Sometimes I feel guilty that I love being at home – I feel like I should get out and about more. But over the last year I have become more and more of a homebody. Home is a place of comfort and security. And we all love it.
Today we returned home from our weekend away. We left a little earlier than planned as Boo was poorly but we were all glad to get going. Not because we weren’t having a wonderful time, but because home is our safe place where we can show the ugly truth of how we feel without worrying about how it is affecting others.
When you have a burden of grief, anxiety and depression weighing heavily on your mind, it becomes very difficult to keep up appearances. I am all too aware that I either don’t talk at all, or talk about myself when we are out. I don’t have the strength to put on a smile and join in conversation. I do try but I find it so exhausting – partly because I am always tense from trying to force the smile, hold back the tears and brace myself for a comment that will accidentally sting. Also, as my brain is so full of muddled thoughts, I find listening to conversation hard as my mind, like a hyperactive toddler, needs to be constantly refocused onto the task at hand. Often I will realise that it is my time to speak but I have been busy rolling the babies names over in my mouth instead of listening. Awkward.

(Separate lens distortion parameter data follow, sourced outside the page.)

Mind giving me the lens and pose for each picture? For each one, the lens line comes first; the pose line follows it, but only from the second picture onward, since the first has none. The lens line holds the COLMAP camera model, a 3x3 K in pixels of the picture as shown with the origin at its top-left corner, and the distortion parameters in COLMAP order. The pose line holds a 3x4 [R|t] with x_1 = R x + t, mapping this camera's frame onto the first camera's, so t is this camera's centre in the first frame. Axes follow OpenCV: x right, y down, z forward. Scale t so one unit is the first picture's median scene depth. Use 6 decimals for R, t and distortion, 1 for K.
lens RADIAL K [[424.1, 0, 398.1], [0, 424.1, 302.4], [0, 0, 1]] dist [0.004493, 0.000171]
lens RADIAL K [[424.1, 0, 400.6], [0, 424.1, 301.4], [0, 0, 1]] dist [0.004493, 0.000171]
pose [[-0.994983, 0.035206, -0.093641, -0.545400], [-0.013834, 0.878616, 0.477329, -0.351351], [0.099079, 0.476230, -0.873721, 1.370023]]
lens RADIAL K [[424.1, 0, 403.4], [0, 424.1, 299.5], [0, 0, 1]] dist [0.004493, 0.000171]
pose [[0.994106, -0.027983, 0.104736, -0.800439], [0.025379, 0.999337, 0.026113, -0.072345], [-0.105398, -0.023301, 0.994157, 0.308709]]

So after 2 days of wonderful times, plenty of oversharing, good food, company and wine we made our way home. Boo was tucked up in the back of her car still in her pjs. The rain came down in sheets (so jealous of all you in the snow today!) as we made our slow journey to home. For 90 minutes I sat with tears streaming down my face. Sometimes silently. Sometimes with heaving sobs. But I cried and cried. M understood. 48 hours worth of tears needed to be released. I couldn’t hold them back any longer and was so relieved to finally let out the flood of tears that I had barely kept at bay. As I cried, the tension slipped away and the deep sadness ebbed out to a more bearable level. By the time we were home, I was ready to stop crying.
Once home, we had the most lovely afternoon watching Christmas movies and buying Christmas food and presents online. Boo slept in my arms as she battled a fever. The tree lights flickered. Christmas scents filled by air.
For the the second time this weekend I was genuinely happy. Again, it was while the weight of my daughter filled my arms. But this time, it was also the wonderful contented feeling of being at home. At home with my family.